Numerous animal and in vitro studies support a major role for Th2 cytokine, interleukin-13 (IL-13), in asthma pathogenesis [1], [2], [3], [4]. In addition, there are consistent correlations between polymorphism in the IL-13 gene and asthma susceptibility in humans [5]. Neutralization of IL-13 with anti-IL-13 antibodies or with IL-13 receptor α2/Fc fusion protein (IL-13Rα2-Fc) prevents airway hyperresponsiveness and other asthmatic changes in mice [3], [6], [7], [8], [9], [10], sheep [11], and cynomolgus monkeys [12], [13]. Thus, neutralization of IL-13 is an attractive approach for therapeutic intervention in asthma.

IL-13 interacts with cells through a receptor complex consisting of IL-13 receptor α1 (IL-13αR1) and interleukin-4 receptor alpha (IL-4Rα) subunits [1], [2]. IL-13 first undergoes a low affinity interaction with IL-13Rα1, which recruits IL-4Rα to form an active signaling complex with high affinity for IL-13, leading to phosphorylation of STAT6 and downstream cellular activation events.

Ab-01 and Ab-02 are the humanized anti-IL-13 monoclonal antibodies that have been shown to be efficacious in a cynomolgus monkey model of acute airway inflammation induced by lung segmental challenge with Ascaris antigen [12], [13]. Although Ab-01 and Ab-02 have comparable inhibitory activity in vitro and comparable in vivo efficacy, these antibodies neutralize IL-13 bioactivity by different mechanisms [12], [13]. Ab-01 blocks the interaction of IL-13 with the IL-4Rα chain (but not the IL-13Rα1/IL-13Rα2 chains), while Ab-02 blocks binding of IL-13Rα1/IL-13Rα2 and IL-13. Since anti-IL-13 antibodies bind to a soluble ligand, the potential for a direct Fc-mediated activity is low.

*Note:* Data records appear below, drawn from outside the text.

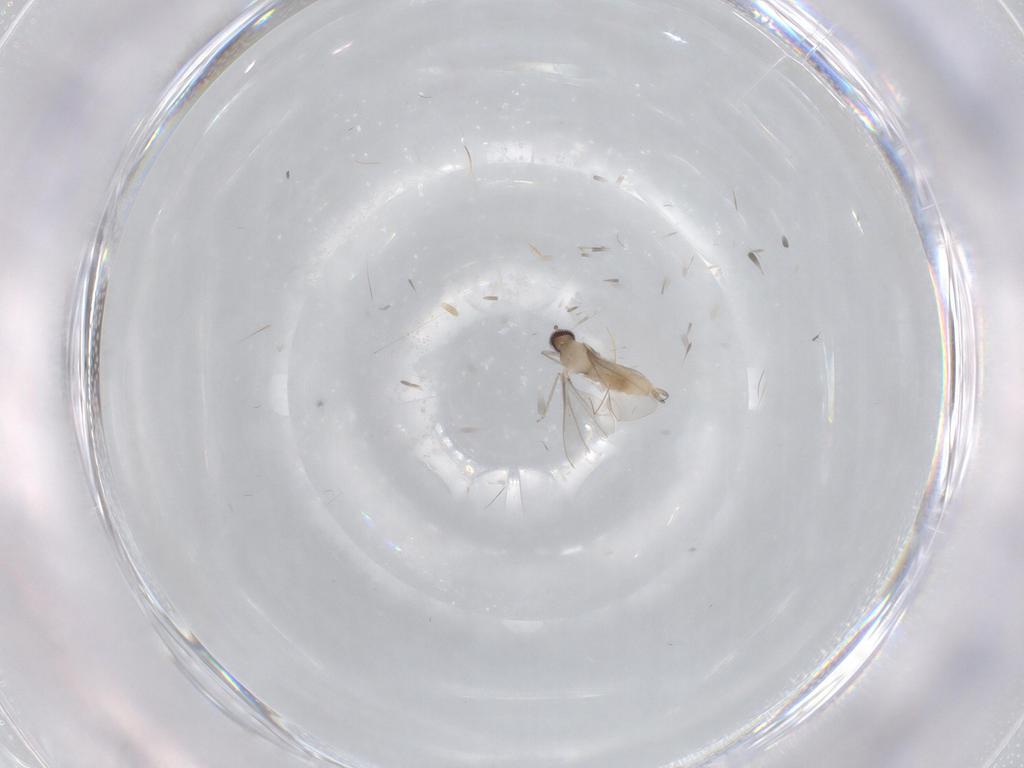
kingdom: Animalia
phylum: Arthropoda
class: Insecta
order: Diptera
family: Cecidomyiidae
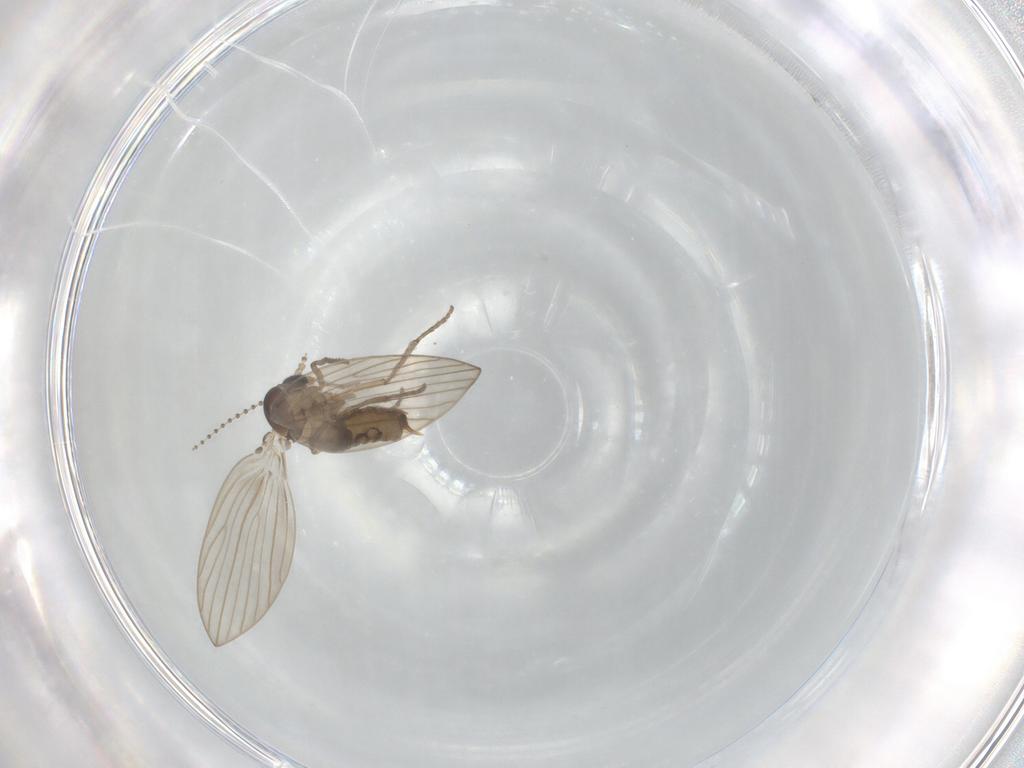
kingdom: Animalia
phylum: Arthropoda
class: Insecta
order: Diptera
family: Psychodidae
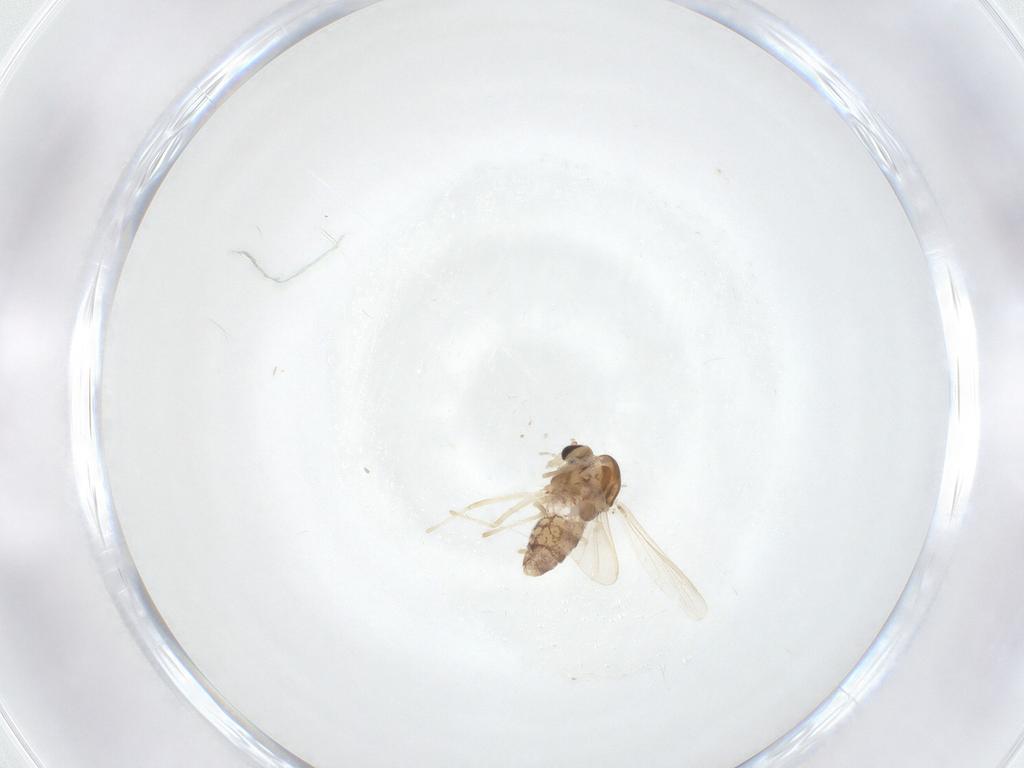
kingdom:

However, by virtue of its epitope Ab-01 has the potential for an indirect Fc-mediated effector activity on IL-13Rα1/IL-4Rα-expressing cells, while Ab-02 does not. Therefore, two point mutations that reduce potential effector activity were introduced into the lower hinge region of the IgG1Fc tail of both antibodies [13]. Neither Ab-01 nor Ab-02 binds to rodent IL-13. Ab-01 cross-reacts with monkey IL-13 (K_D of 1.4 × 10^− 11 M) and with sheep IL-13, albeit with significantly lower affinity compared to human IL-13, while Ab-02 cross-reacts only with monkey IL-13 (K_D of 9.2 × 10^− 11 M) [13].

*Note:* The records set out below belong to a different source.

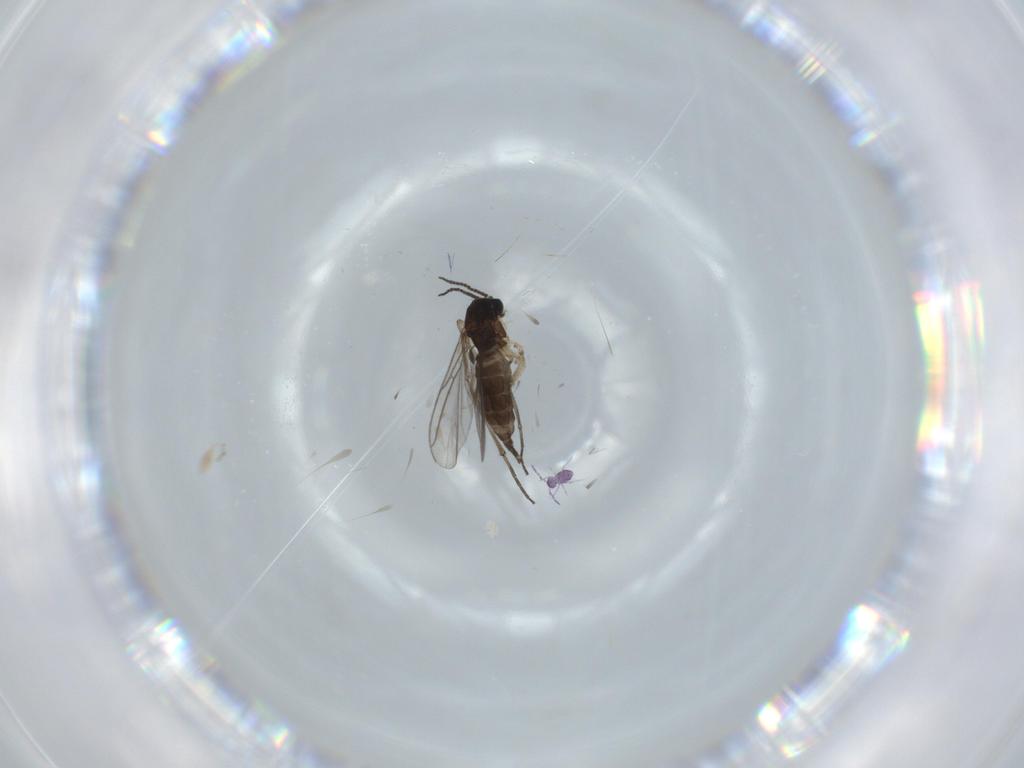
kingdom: Animalia
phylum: Arthropoda
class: Insecta
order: Diptera
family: Sciaridae
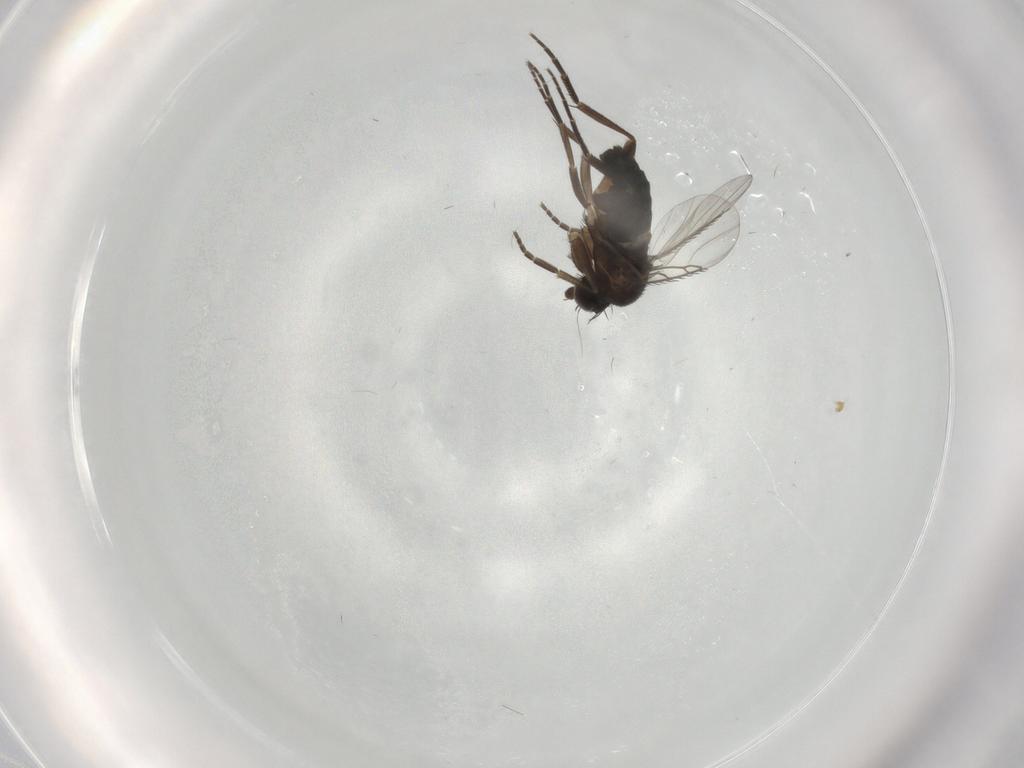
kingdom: Animalia
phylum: Arthropoda
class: Insecta
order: Diptera
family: Phoridae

To support development of anti-IL-13 antibodies, pharmacokinetic studies were conducted in mice, rats, sheep, and cynomolgus monkeys after IV and SC administration. Tissue distribution of [¹²⁵I]Ab-01 and [¹²⁵I]Ab-02 was studied in mice and rats, respectively. The pharmacokinetic data in animals were used to predict the disposition of anti-IL13 in humans using allometric scaling. In addition, we obtained PK profiles in Ascaris-challenged monkeys and compared to those in normal unchallenged animals.